Firefighting is rarely easy. It's not a sterile profession meaning it doesn't operate in a lab, in engineered drawings nor is it a "clean" profession. Instead firefighting operations are dynamic, dirty and full of risk. Try though some might you cannot reduce the profession to mere theory.
In Buffalo, New York Chip McCarthy and Jonathon Croom were operating at a fire in a two story structure. A catastrophic collapse occurred plunging Chip into the basement. Croom went in on the mayday and both men perished.
Buffalo is grieving as are the families, members of the department and fire service members around the globe. Loss of life is never easy nor should it be for it is life firefighters try to protect even when they are in great peril.

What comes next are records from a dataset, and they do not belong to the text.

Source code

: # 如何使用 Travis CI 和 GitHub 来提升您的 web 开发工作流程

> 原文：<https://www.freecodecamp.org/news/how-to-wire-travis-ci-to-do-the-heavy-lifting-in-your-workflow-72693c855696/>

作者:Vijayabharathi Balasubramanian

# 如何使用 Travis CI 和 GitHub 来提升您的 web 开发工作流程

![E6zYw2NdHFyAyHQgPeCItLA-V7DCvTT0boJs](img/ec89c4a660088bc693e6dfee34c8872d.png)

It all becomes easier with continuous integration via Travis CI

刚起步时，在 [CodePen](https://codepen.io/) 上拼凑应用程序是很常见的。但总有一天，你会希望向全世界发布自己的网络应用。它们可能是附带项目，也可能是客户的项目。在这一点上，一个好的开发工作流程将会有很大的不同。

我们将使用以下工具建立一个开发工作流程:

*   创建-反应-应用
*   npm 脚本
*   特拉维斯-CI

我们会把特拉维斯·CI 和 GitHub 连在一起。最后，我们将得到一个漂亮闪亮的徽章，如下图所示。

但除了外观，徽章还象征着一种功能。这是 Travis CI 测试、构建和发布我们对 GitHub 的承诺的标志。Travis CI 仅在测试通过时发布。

There are many things being written and said about the fire in Buffalo. The vast majority is positive because firefighters understand the depth of loss. Still, as is the norm, others see it as a time to begin to offer up their own ideas which is fine because we all have that right. However, having the right and being right are different.

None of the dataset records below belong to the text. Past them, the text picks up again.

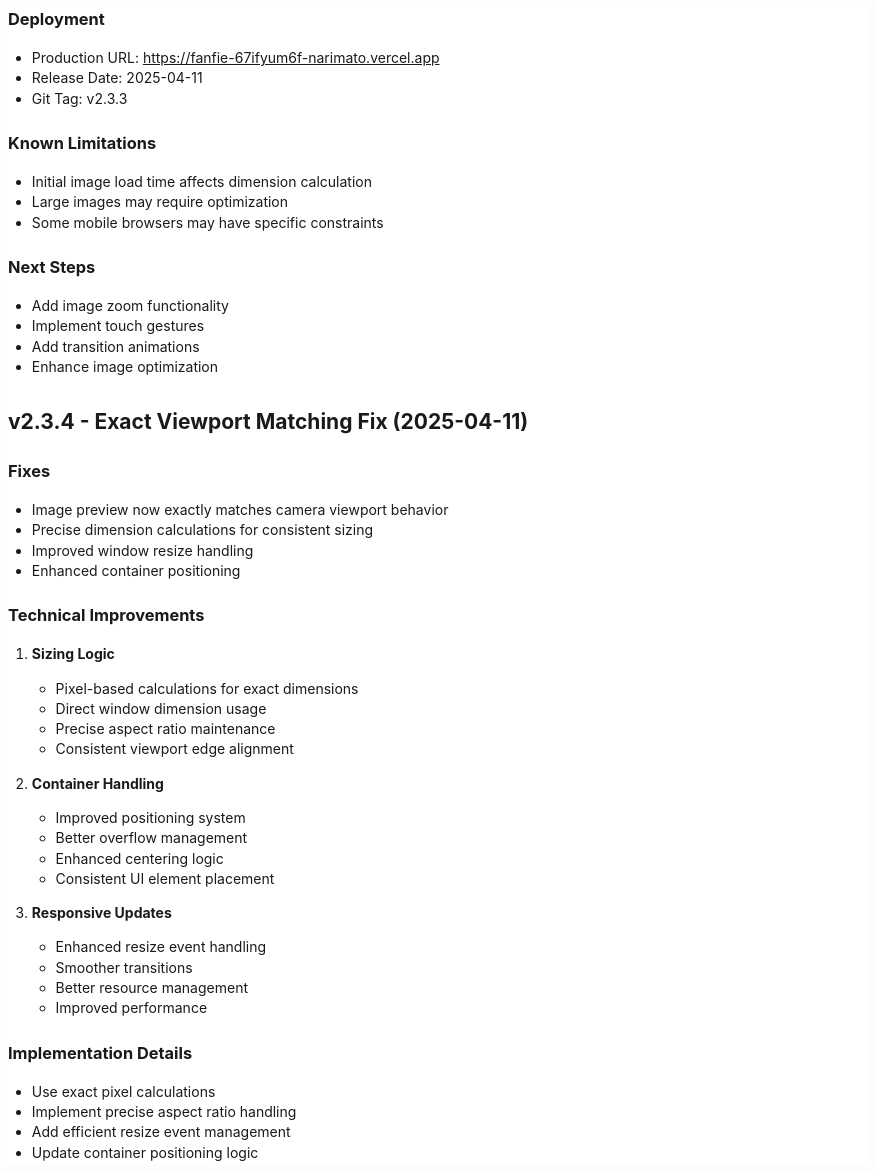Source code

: ### Deployment
- Production URL: https://fanfie-67ifyum6f-narimato.vercel.app
- Release Date: 2025-04-11
- Git Tag: v2.3.3

### Known Limitations
- Initial image load time affects dimension calculation
- Large images may require optimization
- Some mobile browsers may have specific constraints

### Next Steps
- Add image zoom functionality
- Implement touch gestures
- Add transition animations
- Enhance image optimization


## v2.3.4 - Exact Viewport Matching Fix (2025-04-11)

### Fixes
- Image preview now exactly matches camera viewport behavior
- Precise dimension calculations for consistent sizing
- Improved window resize handling
- Enhanced container positioning

### Technical Improvements
1. **Sizing Logic**
   - Pixel-based calculations for exact dimensions
   - Direct window dimension usage
   - Precise aspect ratio maintenance
   - Consistent viewport edge alignment

2. **Container Handling**
   - Improved positioning system
   - Better overflow management
   - Enhanced centering logic
   - Consistent UI element placement

3. **Responsive Updates**
   - Enhanced resize event handling
   - Smoother transitions
   - Better resource management
   - Improved performance

### Implementation Details
- Use exact pixel calculations
- Implement precise aspect ratio handling
- Add efficient resize event management
- Update container positioning logic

Here's the Buffalo fire in a nutshell. Two men, both fathers, were doing their jobs when a tragedy occurred. They could have chosen not to go to increase their chances of survival. Both men could have chosen different departments, some running far less than Buffalo. But, like so many before them, McCarthy and Croom responded to provide "service" because it is the fire service.
The bottom line is two firefighters were killed operating at a fire. Let's remember them for their sacrifice. Theory can wait because sometimes the human condition is vastly more important. This is one of those times.